Today was Rowan’s turn to present at “Bring and Brag,” or what in my day used to be known as “Show and Tell.” In my day, though, we were allowed to bring toys, which are now verboten. The official line is that kids will fight and get jealous over toys, but I think the real reason is to make parents’ lives more difficult. I mean, how many meaningful, non-toy objects can there be in a four-year-old’s life? The first time, we racked our brains and sent Rowan with his rock collection. The second time we came up with a papier-mâché cat he had made, accompanied by photos of our own felines. Today, we completely forgot about B&B until approximately five minutes before it was time to leave for school.
“Here,” I said, pulling a book off the shelf and a solution out of my ass. “You can tell the kids all about earthquakes.”
Recently, we were gifted a shelf full of hand-me-down books that includes a series on natural disasters: Rowan is now fascinated by all manner of plagues, including earthquakes, volcanoes, tornadoes and the like. We went through the book quickly, marking a couple of pages of great interest, going over a few talking points, doing up a quick PowerPoint presentation, and rushing out the door.
Turns out, it was a banner day. Not only was Rowan on for B&B, but he was also Special Person for the day, which is a big deal: the special person gets to sit in the Special rocking chair, be first in all lineups, in charge of the weather chart, and all kinds of other great stuff. There’s a Special Person poem, where the kid fills in details about his or her favourite food, thing, book, etc., and then all the kids recite it out loud.
I asked the teacher how the earthquakes presentation went. “Fine,” she said. “Except that he couldn’t really answer the question, ‘What is an earthquake?’”

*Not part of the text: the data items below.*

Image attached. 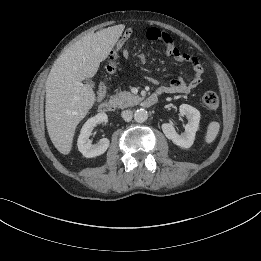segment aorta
Masks as SVG:
<instances>
[{
    "label": "aorta",
    "instance_id": "1",
    "mask_svg": "<svg viewBox=\"0 0 261 261\" xmlns=\"http://www.w3.org/2000/svg\"><path fill=\"white\" fill-rule=\"evenodd\" d=\"M134 119L136 122H145L148 119V112L143 108L137 109L134 113Z\"/></svg>",
    "mask_w": 261,
    "mask_h": 261
}]
</instances>
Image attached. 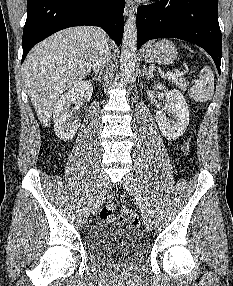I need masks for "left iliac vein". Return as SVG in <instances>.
<instances>
[{
  "mask_svg": "<svg viewBox=\"0 0 233 286\" xmlns=\"http://www.w3.org/2000/svg\"><path fill=\"white\" fill-rule=\"evenodd\" d=\"M123 186L125 187L128 194L133 196L137 200L139 205L141 206L143 222H144L146 229L149 231L152 230L153 223H152L151 215L149 213L148 208L142 201L139 188L137 186V183L132 173H128L125 175L123 179Z\"/></svg>",
  "mask_w": 233,
  "mask_h": 286,
  "instance_id": "4c4485c4",
  "label": "left iliac vein"
}]
</instances>
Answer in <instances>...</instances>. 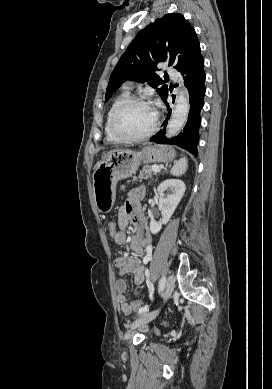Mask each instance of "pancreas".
<instances>
[{"label":"pancreas","instance_id":"1","mask_svg":"<svg viewBox=\"0 0 272 389\" xmlns=\"http://www.w3.org/2000/svg\"><path fill=\"white\" fill-rule=\"evenodd\" d=\"M151 168H152L151 166L145 165V166L143 167V170L140 171L139 175H138V176H135V177L133 178V181L135 182V181H137L138 179L142 180V179H146V178H148V177H149V178L152 177L153 173H152Z\"/></svg>","mask_w":272,"mask_h":389}]
</instances>
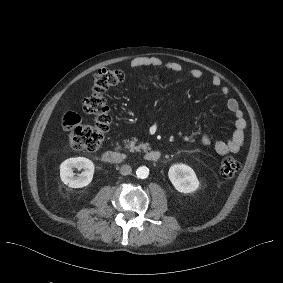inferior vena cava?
Here are the masks:
<instances>
[{
  "mask_svg": "<svg viewBox=\"0 0 283 283\" xmlns=\"http://www.w3.org/2000/svg\"><path fill=\"white\" fill-rule=\"evenodd\" d=\"M119 173L123 176H127L131 173V167L129 165H122L119 169Z\"/></svg>",
  "mask_w": 283,
  "mask_h": 283,
  "instance_id": "obj_1",
  "label": "inferior vena cava"
}]
</instances>
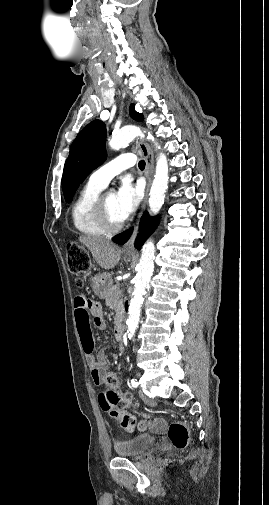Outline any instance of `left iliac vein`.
Segmentation results:
<instances>
[{"mask_svg":"<svg viewBox=\"0 0 269 505\" xmlns=\"http://www.w3.org/2000/svg\"><path fill=\"white\" fill-rule=\"evenodd\" d=\"M139 395L140 397L145 401L147 402V407L149 409H154L156 407V402L154 400H150L145 394L144 392L142 391V389L139 390Z\"/></svg>","mask_w":269,"mask_h":505,"instance_id":"obj_1","label":"left iliac vein"}]
</instances>
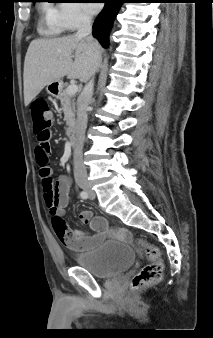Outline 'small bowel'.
<instances>
[{
	"label": "small bowel",
	"instance_id": "obj_1",
	"mask_svg": "<svg viewBox=\"0 0 213 338\" xmlns=\"http://www.w3.org/2000/svg\"><path fill=\"white\" fill-rule=\"evenodd\" d=\"M51 150L49 141L40 143L36 149L42 155L47 156ZM70 188V182L67 176H60L57 180L55 194L57 197V215L61 218L64 217L65 209L68 205V193ZM78 218L81 222L88 224L92 218L91 212L82 210L78 214ZM98 220L103 224L99 229H96L94 235H89L81 230H71L63 226L62 230H56L58 239L61 243L65 244L69 249L76 252L90 251L94 249L99 242L105 239L106 231L104 227L105 219L101 216L97 217ZM118 236L127 239L130 237V233L124 229H118Z\"/></svg>",
	"mask_w": 213,
	"mask_h": 338
}]
</instances>
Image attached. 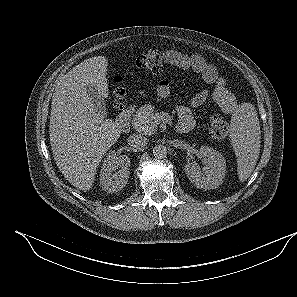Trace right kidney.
Listing matches in <instances>:
<instances>
[{
  "label": "right kidney",
  "mask_w": 297,
  "mask_h": 297,
  "mask_svg": "<svg viewBox=\"0 0 297 297\" xmlns=\"http://www.w3.org/2000/svg\"><path fill=\"white\" fill-rule=\"evenodd\" d=\"M130 158L126 155L116 156L110 151L104 159L100 172V185L108 193L120 191L129 178ZM119 169L118 171H116Z\"/></svg>",
  "instance_id": "obj_1"
}]
</instances>
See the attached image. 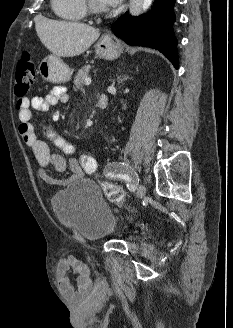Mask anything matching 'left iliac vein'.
I'll use <instances>...</instances> for the list:
<instances>
[{
	"mask_svg": "<svg viewBox=\"0 0 233 328\" xmlns=\"http://www.w3.org/2000/svg\"><path fill=\"white\" fill-rule=\"evenodd\" d=\"M129 175L132 179V181L136 184V188H137V191H136V194H137V197L139 198H143L146 194V188L143 184L139 183V178L137 176V174L133 171H129Z\"/></svg>",
	"mask_w": 233,
	"mask_h": 328,
	"instance_id": "1",
	"label": "left iliac vein"
}]
</instances>
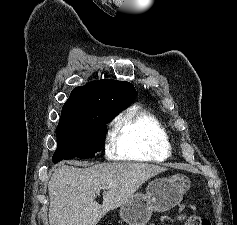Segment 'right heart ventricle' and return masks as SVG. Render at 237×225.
I'll return each instance as SVG.
<instances>
[{
  "mask_svg": "<svg viewBox=\"0 0 237 225\" xmlns=\"http://www.w3.org/2000/svg\"><path fill=\"white\" fill-rule=\"evenodd\" d=\"M114 153L117 160L158 162L172 154L170 137L163 124L152 114L130 110L114 125Z\"/></svg>",
  "mask_w": 237,
  "mask_h": 225,
  "instance_id": "obj_1",
  "label": "right heart ventricle"
}]
</instances>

Then I looked at the Special Person poem. Apparently, Rowan’s favourite food is crackers. No real surprise there, although I would've put money on roast chicken. His favorite book is about earthquakes, which makes total sense. And his favorite thing?
“Horses?” I said.
“Something there surprise you?” said his teacher.
Um, no, not really, unless you count the fact that I can recall no instance in which Rowan has ever even mentioned horses. He doesn’t play with horses, unless you count a rocking horse in the basement. Last time we were at a hobby farm, he refused — by which I mean screamed in terror — to go on a pony ride. Or a horse-drawn sleigh ride. If you had asked me, I might have said trains or hide-and-seek or the camera or making slides out of Isaac’s toddler-bed railings, but never horses.
Which begs the question(s): Am I clueless about my son? Does Rowan really love horses? Or was he merely pulling the answer out of his ass? I suspect we’ll never know.